1. Confidentiality
LaunchWave will treat all information provided by clients as confidential. We will not disclose any confidential information to third parties without the client's written consent.
2. Ownership
LaunchWave is a design and development studio that provides a variety of services, including web design, app development, and marketing. All content created by LaunchWave, including designs, code, and marketing materials, is the property of LaunchWave unless otherwise specified.
3. Usage Rights
Clients are granted a non-exclusive, non-transferable license to use the deliverables created by LaunchWave for their intended purpose. This license does not grant clients ownership of the deliverables.
4. Payment
Payment for LaunchWave's services is in part due prior to the start of the project and the rest upon completion of the project. Clients will be provided with an invoice detailing the total cost of the project.
5. Revisions
Clients are entitled to a reasonable number of revisions to the deliverables. However, excessive revisions may result in additional charges.

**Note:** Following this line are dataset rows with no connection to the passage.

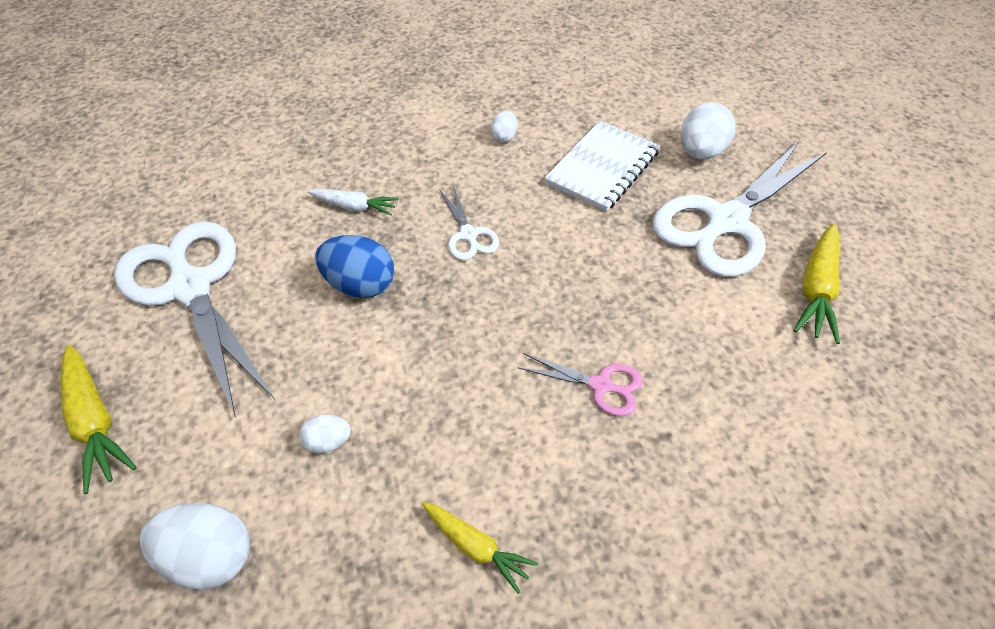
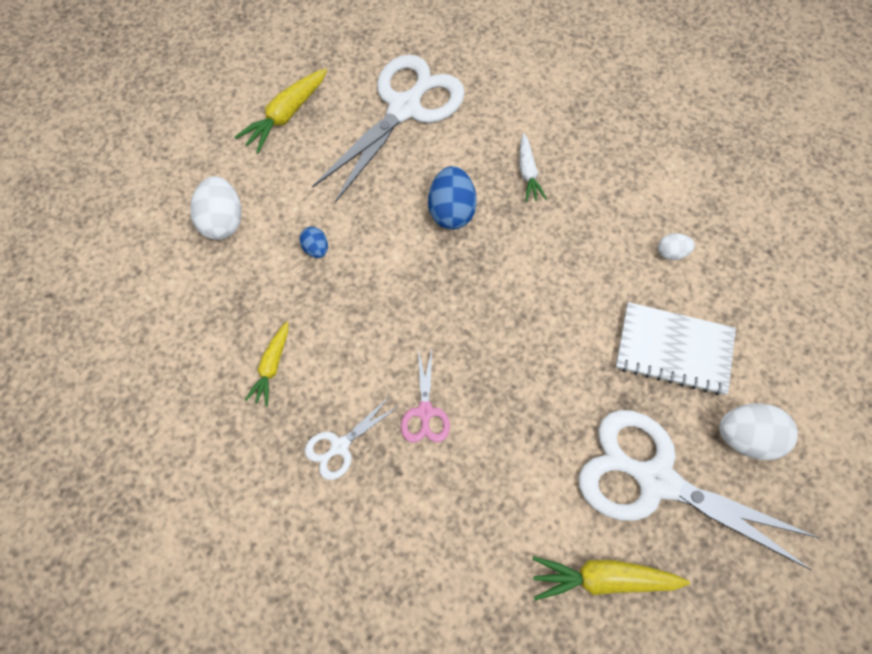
camera: 70 degrees right, 15 degrees up
white egg [299,415,351,453] -> blue egg [300,227,328,258]
white scissors [439,186,499,260] -> white scissors moved to [305,396,399,480]

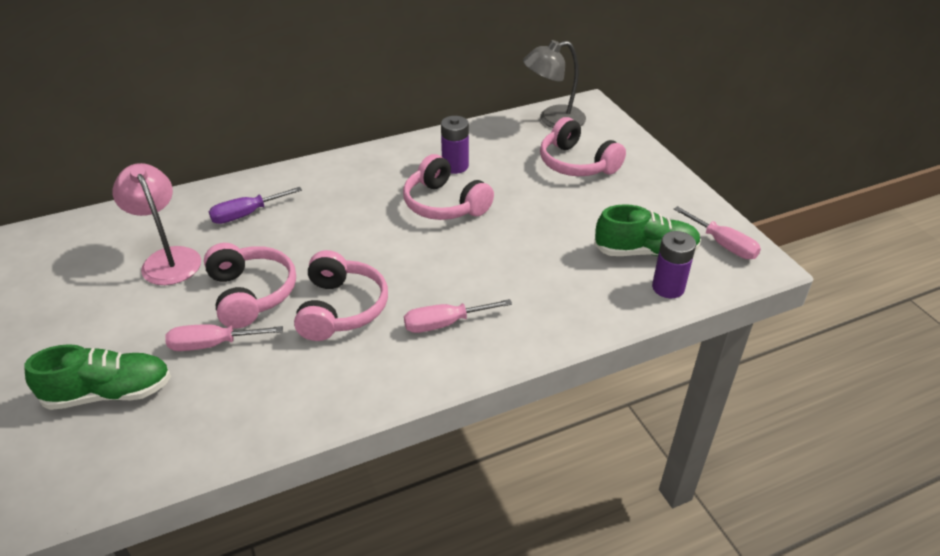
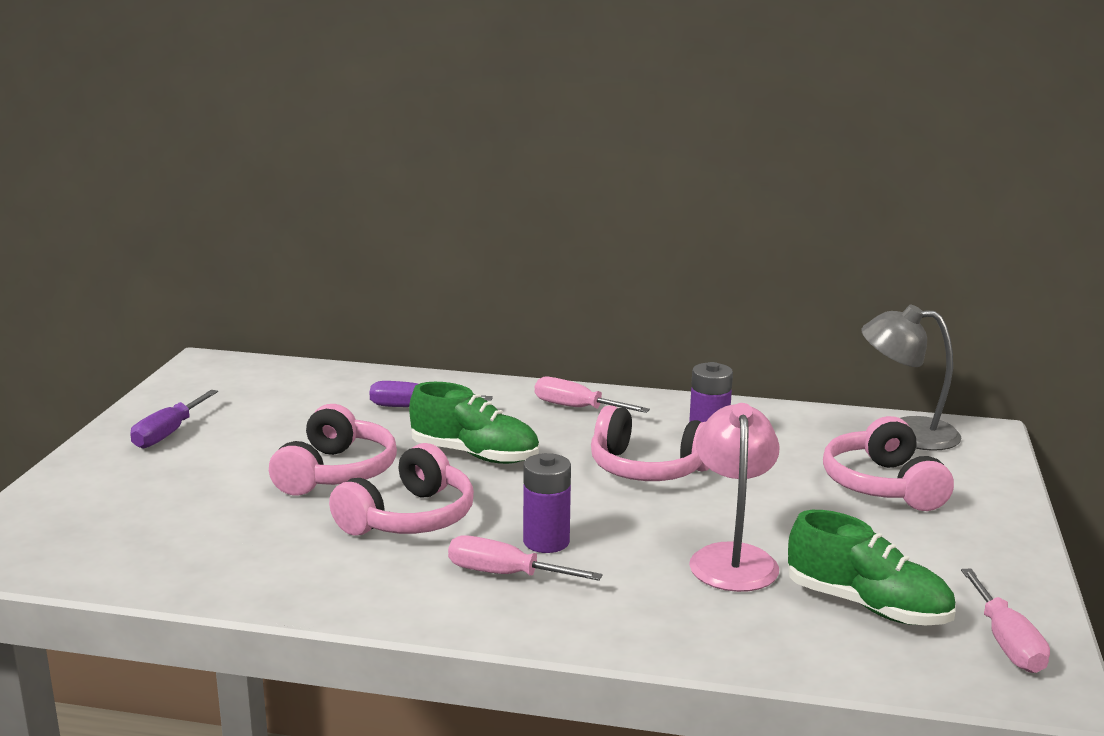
camera: 35 degrees right, 20 degrees down
green shoe [24,344,171,410] -> green shoe moved to [409,382,539,464]
pink lamp [112,163,201,285] -> pink lamp moved to [689,403,780,592]
pink screwdriver [165,324,283,351] -> pink screwdriver moved to [535,377,650,413]
pink headphones [403,154,494,220] -> pink headphones turned 60 degrees counterclockwise [591,405,709,481]
purple battery [652,231,696,298] -> purple battery moved to [523,453,571,553]
none -> purple screwdriver [130,390,218,449]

6. Intellectual Property Rights
LaunchWave retains ownership of all intellectual property rights in the deliverables created for clients, including copyrights, trademarks, and patents. Clients are granted a non-exclusive, non-transferable license to use the deliverables for their intended purpose.
7. Limitation of Liability
LaunchWave's liability for any damages arising from the use of its services or deliverables shall be limited to the total fees paid by the client for the relevant project. LaunchWave shall not be liable for any indirect, incidental, consequential, or punitive damages.
8. Indemnification
The client agrees to indemnify and hold LaunchWave harmless from any claims, losses, damages, or liabilities arising from the client's use of the deliverables or violation of these Terms of Service.
9. Termination
Either party may terminate this agreement for any reason with 30 days' written notice. Upon termination, LaunchWave will deliver all completed deliverables to the client.
10. Governing Law
This agreement shall be governed by and construed in accordance with the laws of Berlin, Germany.
11. Entire Agreement
This agreement constitutes the entire agreement between the parties and supersedes all prior or contemporaneous communications, representations, or agreements, whether oral or written.